> **WHAT IS BEING ASKED**: Reproduce every line of the material, exactly as given.

> **DATA EXTRACT**:
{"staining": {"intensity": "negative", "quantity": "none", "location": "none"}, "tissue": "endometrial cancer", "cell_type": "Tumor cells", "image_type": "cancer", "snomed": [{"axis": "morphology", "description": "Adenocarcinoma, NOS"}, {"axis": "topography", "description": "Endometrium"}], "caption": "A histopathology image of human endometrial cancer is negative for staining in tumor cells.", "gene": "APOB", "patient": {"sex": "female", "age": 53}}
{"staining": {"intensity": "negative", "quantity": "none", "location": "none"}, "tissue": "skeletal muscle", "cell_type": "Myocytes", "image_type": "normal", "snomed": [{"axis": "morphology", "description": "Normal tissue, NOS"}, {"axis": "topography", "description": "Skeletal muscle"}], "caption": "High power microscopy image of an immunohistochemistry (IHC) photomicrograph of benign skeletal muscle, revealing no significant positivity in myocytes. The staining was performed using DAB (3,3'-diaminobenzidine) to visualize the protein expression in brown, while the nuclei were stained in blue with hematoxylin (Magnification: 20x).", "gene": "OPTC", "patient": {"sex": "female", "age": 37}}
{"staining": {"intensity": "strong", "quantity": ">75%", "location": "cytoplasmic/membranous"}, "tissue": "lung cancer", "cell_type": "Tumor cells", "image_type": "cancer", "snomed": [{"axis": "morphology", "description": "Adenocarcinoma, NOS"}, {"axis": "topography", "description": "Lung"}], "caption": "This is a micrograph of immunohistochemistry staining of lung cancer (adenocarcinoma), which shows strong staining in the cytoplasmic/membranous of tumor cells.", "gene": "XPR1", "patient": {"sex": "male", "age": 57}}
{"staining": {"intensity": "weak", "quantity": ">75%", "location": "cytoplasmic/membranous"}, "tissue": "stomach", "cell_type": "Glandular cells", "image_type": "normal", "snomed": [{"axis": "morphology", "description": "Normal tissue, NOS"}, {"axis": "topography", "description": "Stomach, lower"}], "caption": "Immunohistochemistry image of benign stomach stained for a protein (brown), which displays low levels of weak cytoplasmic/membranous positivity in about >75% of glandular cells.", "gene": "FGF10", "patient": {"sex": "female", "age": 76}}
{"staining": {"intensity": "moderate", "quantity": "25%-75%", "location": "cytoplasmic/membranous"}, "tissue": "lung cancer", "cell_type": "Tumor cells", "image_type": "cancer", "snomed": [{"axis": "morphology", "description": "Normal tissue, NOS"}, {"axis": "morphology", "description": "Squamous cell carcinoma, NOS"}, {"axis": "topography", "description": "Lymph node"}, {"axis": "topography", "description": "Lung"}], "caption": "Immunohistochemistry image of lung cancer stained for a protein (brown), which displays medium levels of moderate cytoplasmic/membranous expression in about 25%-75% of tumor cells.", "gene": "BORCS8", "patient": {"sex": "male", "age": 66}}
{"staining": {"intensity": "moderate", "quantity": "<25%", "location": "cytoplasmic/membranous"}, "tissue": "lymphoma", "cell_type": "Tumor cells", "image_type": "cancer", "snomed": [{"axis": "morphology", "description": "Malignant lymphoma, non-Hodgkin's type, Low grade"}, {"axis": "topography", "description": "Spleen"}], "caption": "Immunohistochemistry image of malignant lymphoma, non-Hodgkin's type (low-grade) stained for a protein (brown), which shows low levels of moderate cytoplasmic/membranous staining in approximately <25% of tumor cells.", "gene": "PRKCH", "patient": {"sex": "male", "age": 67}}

> **TASK SOLUTION**:
{"staining": {"intensity": "negative", "quantity": "none", "location": "none"}, "tissue": "endometrial cancer", "cell_type": "Tumor cells", "image_type": "cancer", "snomed": [{"axis": "morphology", "description": "Adenocarcinoma, NOS"}, {"axis": "topography", "description": "Endometrium"}], "caption": "A histopathology image of human endometrial cancer is negative for staining in tumor cells.", "gene": "APOB", "patient": {"sex": "female", "age": 53}}
{"staining": {"intensity": "negative", "quantity": "none", "location": "none"}, "tissue": "skeletal muscle", "cell_type": "Myocytes", "image_type": "normal", "snomed": [{"axis": "morphology", "description": "Normal tissue, NOS"}, {"axis": "topography", "description": "Skeletal muscle"}], "caption": "High power microscopy image of an immunohistochemistry (IHC) photomicrograph of benign skeletal muscle, revealing no significant positivity in myocytes. The staining was performed using DAB (3,3'-diaminobenzidine) to visualize the protein expression in brown, while the nuclei were stained in blue with hematoxylin (Magnification: 20x).", "gene": "OPTC", "patient": {"sex": "female", "age": 37}}
{"staining": {"intensity": "strong", "quantity": ">75%", "location": "cytoplasmic/membranous"}, "tissue": "lung cancer", "cell_type": "Tumor cells", "image_type": "cancer", "snomed": [{"axis": "morphology", "description": "Adenocarcinoma, NOS"}, {"axis": "topography", "description": "Lung"}], "caption": "This is a micrograph of immunohistochemistry staining of lung cancer (adenocarcinoma), which shows strong staining in the cytoplasmic/membranous of tumor cells.", "gene": "XPR1", "patient": {"sex": "male", "age": 57}}
{"staining": {"intensity": "weak", "quantity": ">75%", "location": "cytoplasmic/membranous"}, "tissue": "stomach", "cell_type": "Glandular cells", "image_type": "normal", "snomed": [{"axis": "morphology", "description": "Normal tissue, NOS"}, {"axis": "topography", "description": "Stomach, lower"}], "caption": "Immunohistochemistry image of benign stomach stained for a protein (brown), which displays low levels of weak cytoplasmic/membranous positivity in about >75% of glandular cells.", "gene": "FGF10", "patient": {"sex": "female", "age": 76}}
{"staining": {"intensity": "moderate", "quantity": "25%-75%", "location": "cytoplasmic/membranous"}, "tissue": "lung cancer", "cell_type": "Tumor cells", "image_type": "cancer", "snomed": [{"axis": "morphology", "description": "Normal tissue, NOS"}, {"axis": "morphology", "description": "Squamous cell carcinoma, NOS"}, {"axis": "topography", "description": "Lymph node"}, {"axis": "topography", "description": "Lung"}], "caption": "Immunohistochemistry image of lung cancer stained for a protein (brown), which displays medium levels of moderate cytoplasmic/membranous expression in about 25%-75% of tumor cells.", "gene": "BORCS8", "patient": {"sex": "male", "age": 66}}
{"staining": {"intensity": "moderate", "quantity": "<25%", "location": "cytoplasmic/membranous"}, "tissue": "lymphoma", "cell_type": "Tumor cells", "image_type": "cancer", "snomed": [{"axis": "morphology", "description": "Malignant lymphoma, non-Hodgkin's type, Low grade"}, {"axis": "topography", "description": "Spleen"}], "caption": "Immunohistochemistry image of malignant lymphoma, non-Hodgkin's type (low-grade) stained for a protein (brown), which shows low levels of moderate cytoplasmic/membranous staining in approximately <25% of tumor cells.", "gene": "PRKCH", "patient": {"sex": "male", "age": 67}}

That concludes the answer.